(Recorded data)
|---|
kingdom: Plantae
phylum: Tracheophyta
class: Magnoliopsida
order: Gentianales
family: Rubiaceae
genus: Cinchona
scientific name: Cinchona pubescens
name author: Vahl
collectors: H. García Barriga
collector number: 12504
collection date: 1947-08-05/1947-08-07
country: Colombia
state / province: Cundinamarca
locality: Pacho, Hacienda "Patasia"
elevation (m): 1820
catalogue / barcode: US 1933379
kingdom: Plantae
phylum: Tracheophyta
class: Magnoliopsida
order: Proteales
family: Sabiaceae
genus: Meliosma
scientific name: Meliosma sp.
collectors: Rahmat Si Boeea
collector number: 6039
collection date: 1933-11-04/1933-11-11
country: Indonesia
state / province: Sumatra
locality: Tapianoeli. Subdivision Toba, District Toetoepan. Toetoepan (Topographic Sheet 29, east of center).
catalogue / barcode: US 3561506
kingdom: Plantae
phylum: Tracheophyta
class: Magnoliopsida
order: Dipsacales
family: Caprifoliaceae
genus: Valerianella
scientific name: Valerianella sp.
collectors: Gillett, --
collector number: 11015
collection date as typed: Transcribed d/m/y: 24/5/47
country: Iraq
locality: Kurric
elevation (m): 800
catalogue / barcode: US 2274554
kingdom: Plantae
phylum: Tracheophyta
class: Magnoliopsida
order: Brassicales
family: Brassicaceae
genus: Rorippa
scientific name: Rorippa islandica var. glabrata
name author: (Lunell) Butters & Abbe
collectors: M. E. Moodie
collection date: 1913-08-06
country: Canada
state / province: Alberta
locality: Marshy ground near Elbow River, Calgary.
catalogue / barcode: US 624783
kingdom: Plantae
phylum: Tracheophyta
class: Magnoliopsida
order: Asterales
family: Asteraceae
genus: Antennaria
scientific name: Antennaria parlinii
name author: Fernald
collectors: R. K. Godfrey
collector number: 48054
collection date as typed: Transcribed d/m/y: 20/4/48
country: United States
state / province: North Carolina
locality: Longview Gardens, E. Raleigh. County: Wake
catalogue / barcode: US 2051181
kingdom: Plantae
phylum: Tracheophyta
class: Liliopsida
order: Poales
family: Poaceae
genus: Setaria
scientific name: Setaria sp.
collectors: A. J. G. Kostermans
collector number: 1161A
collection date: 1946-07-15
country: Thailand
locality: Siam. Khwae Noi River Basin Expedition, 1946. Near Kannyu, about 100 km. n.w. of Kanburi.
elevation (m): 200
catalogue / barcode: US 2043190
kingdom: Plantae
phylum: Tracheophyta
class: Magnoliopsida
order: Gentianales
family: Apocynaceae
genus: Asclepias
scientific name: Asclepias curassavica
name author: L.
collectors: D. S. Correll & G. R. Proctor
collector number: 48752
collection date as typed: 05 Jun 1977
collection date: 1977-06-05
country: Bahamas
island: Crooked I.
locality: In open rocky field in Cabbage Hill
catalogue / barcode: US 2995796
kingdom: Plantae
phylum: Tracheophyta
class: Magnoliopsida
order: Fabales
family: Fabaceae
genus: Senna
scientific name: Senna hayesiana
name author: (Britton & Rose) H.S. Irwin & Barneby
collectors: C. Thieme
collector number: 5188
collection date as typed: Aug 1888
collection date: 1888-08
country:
|---|
**JOB:** Convert every line of the listing above into a numbered list, omitting any blank lines.

**SOLVED PROBLEM:**
1. kingdom: Plantae
2. phylum: Tracheophyta
3. class: Magnoliopsida
4. order: Gentianales
5. family: Rubiaceae
6. genus: Cinchona
7. scientific name: Cinchona pubescens
8. name author: Vahl
9. collectors: H. García Barriga
10. collector number: 12504
11. collection date: 1947-08-05/1947-08-07
12. country: Colombia
13. state / province: Cundinamarca
14. locality: Pacho, Hacienda "Patasia"
15. elevation (m): 1820
16. catalogue / barcode: US 1933379
17. kingdom: Plantae
18. phylum: Tracheophyta
19. class: Magnoliopsida
20. order: Proteales
21. family: Sabiaceae
22. genus: Meliosma
23. scientific name: Meliosma sp.
24. collectors: Rahmat Si Boeea
25. collector number: 6039
26. collection date: 1933-11-04/1933-11-11
27. country: Indonesia
28. state / province: Sumatra
29. locality: Tapianoeli. Subdivision Toba, District Toetoepan. Toetoepan (Topographic Sheet 29, east of center).
30. catalogue / barcode: US 3561506
31. kingdom: Plantae
32. phylum: Tracheophyta
33. class: Magnoliopsida
34. order: Dipsacales
35. family: Caprifoliaceae
36. genus: Valerianella
37. scientific name: Valerianella sp.
38. collectors: Gillett, --
39. collector number: 11015
40. collection date as typed: Transcribed d/m/y: 24/5/47
41. country: Iraq
42. locality: Kurric
43. elevation (m): 800
44. catalogue / barcode: US 2274554
45. kingdom: Plantae
46. phylum: Tracheophyta
47. class: Magnoliopsida
48. order: Brassicales
49. family: Brassicaceae
50. genus: Rorippa
51. scientific name: Rorippa islandica var. glabrata
52. name author: (Lunell) Butters & Abbe
53. collectors: M. E. Moodie
54. collection date: 1913-08-06
55. country: Canada
56. state / province: Alberta
57. locality: Marshy ground near Elbow River, Calgary.
58. catalogue / barcode: US 624783
59. kingdom: Plantae
60. phylum: Tracheophyta
61. class: Magnoliopsida
62. order: Asterales
63. family: Asteraceae
64. genus: Antennaria
65. scientific name: Antennaria parlinii
66. name author: Fernald
67. collectors: R. K. Godfrey
68. collector number: 48054
69. collection date as typed: Transcribed d/m/y: 20/4/48
70. country: United States
71. state / province: North Carolina
72. locality: Longview Gardens, E. Raleigh. County: Wake
73. catalogue / barcode: US 2051181
74. kingdom: Plantae
75. phylum: Tracheophyta
76. class: Liliopsida
77. order: Poales
78. family: Poaceae
79. genus: Setaria
80. scientific name: Setaria sp.
81. collectors: A. J. G. Kostermans
82. collector number: 1161A
83. collection date: 1946-07-15
84. country: Thailand
85. locality: Siam. Khwae Noi River Basin Expedition, 1946. Near Kannyu, about 100 km. n.w. of Kanburi.
86. elevation (m): 200
87. catalogue / barcode: US 2043190
88. kingdom: Plantae
89. phylum: Tracheophyta
90. class: Magnoliopsida
91. order: Gentianales
92. family: Apocynaceae
93. genus: Asclepias
94. scientific name: Asclepias curassavica
95. name author: L.
96. collectors: D. S. Correll & G. R. Proctor
97. collector number: 48752
98. collection date as typed: 05 Jun 1977
99. collection date: 1977-06-05
100. country: Bahamas
101. island: Crooked I.
102. locality: In open rocky field in Cabbage Hill
103. catalogue / barcode: US 2995796
104. kingdom: Plantae
105. phylum: Tracheophyta
106. class: Magnoliopsida
107. order: Fabales
108. family: Fabaceae
109. genus: Senna
110. scientific name: Senna hayesiana
111. name author: (Britton & Rose) H.S. Irwin & Barneby
112. collectors: C. Thieme
113. collector number: 5188
114. collection date as typed: Aug 1888
115. collection date: 1888-08
116. country:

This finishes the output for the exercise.